Institutional Investors Now Trading Like YOLO Crowd

The combination of manic intraday swings and myopia imposed by extreme ambiguity around the long run macro picture is making day-traders of institutional investors.

That was one notable takeaway from the latest by Nomura’s Charlie McElligott, who on Wednesday called US equities “a quagmire” of short gamma and “extreme” short delta (figures below).

Dealer hedging flows continue to serve as accelerants, exacerbating directional moves as dips are sold and rips bought. This is the opposite of the virtuous dynamic in which the same flows insulate stocks via what amounts to synthetic dip-buying and rally-selling.

“By and large, the ongoing concerns and short-dated downside hedging demand from clients keeps dealers net sellers of futures as they maintain their own hedges to stay neutral, but then too provides massive ‘covering fodder’ on rallies,” Charlie wrote.

Nomura

This isn’t new. Hence McElligott’s “quagmire” characterization.

What is new, though, is the extent to which respectable market participants are increasingly prone to adopting a version of the Reddit/Robinhood crowd’s infamous, pop culture-inspired trading mantra.

“The literal ‘day-trading’ of options is fueling the manic intraday behavior [and] it’s not just retail YOLOing anymore,” McElligott wrote.

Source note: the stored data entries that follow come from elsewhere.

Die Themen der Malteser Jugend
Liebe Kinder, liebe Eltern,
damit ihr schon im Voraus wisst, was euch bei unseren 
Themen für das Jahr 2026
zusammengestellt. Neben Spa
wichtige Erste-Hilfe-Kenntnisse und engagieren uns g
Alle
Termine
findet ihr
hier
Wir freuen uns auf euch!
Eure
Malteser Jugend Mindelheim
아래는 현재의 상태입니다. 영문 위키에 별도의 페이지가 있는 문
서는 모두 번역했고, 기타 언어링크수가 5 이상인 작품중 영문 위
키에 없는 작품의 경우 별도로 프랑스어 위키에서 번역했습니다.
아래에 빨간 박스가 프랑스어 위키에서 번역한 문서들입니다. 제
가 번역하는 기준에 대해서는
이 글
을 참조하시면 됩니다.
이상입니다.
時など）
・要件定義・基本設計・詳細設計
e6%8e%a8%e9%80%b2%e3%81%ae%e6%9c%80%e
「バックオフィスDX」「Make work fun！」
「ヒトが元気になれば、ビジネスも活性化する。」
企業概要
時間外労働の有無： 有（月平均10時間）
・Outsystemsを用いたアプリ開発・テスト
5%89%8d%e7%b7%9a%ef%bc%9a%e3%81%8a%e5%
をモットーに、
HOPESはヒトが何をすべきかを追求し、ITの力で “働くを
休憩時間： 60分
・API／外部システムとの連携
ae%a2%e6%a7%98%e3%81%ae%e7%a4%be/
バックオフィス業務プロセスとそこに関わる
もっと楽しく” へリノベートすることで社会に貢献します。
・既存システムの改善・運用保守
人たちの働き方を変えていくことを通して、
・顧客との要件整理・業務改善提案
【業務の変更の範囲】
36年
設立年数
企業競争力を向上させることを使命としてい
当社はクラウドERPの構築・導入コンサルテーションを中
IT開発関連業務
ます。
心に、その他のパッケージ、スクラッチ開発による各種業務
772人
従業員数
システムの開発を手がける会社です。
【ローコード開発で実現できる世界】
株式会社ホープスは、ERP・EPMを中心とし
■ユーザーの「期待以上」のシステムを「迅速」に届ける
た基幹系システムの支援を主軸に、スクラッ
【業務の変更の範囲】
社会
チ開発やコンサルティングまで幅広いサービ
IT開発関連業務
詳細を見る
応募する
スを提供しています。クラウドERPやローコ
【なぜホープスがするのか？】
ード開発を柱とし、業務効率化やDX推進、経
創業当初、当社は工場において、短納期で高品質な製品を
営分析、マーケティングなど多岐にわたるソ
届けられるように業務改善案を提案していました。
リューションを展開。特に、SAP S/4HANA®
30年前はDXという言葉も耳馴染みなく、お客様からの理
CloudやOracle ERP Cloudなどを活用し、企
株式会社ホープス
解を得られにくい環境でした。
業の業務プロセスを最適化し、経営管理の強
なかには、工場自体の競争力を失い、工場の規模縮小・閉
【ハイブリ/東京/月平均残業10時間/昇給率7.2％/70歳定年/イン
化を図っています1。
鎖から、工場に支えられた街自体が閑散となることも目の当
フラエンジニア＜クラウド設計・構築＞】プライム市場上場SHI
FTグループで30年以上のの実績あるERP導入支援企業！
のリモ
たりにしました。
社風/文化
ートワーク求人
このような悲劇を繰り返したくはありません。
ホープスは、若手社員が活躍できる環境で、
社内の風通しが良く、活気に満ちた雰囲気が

Lacking clarity on the long-term, and whipsawed by never-ending daily chop, institutional traders have “compress[ed] their time horizons now to intraday trading as well,” Charlie said. “You can’t just sit in positions while you’re constantly blowing through VaR risk limits daily.”

The figure (below) illustrates the point using Tuesday’s action in the tech ETF. The visual shows “aggressive” put-buying and the accompanying negative delta buildup.

Nomura

This all feeds on itself, and it doesn’t help that market depth is generally impaired and prone to further deterioration when volatility rises.

“We are now increasingly seeing institutional investors playing the ‘retail’ game too, buying 0-1-2-3 DTE Puts on selloff days and selling out by the close or buying short-dated Calls on short-squeeze rally days [and] similarly monetizing same-day,” McElligott remarked.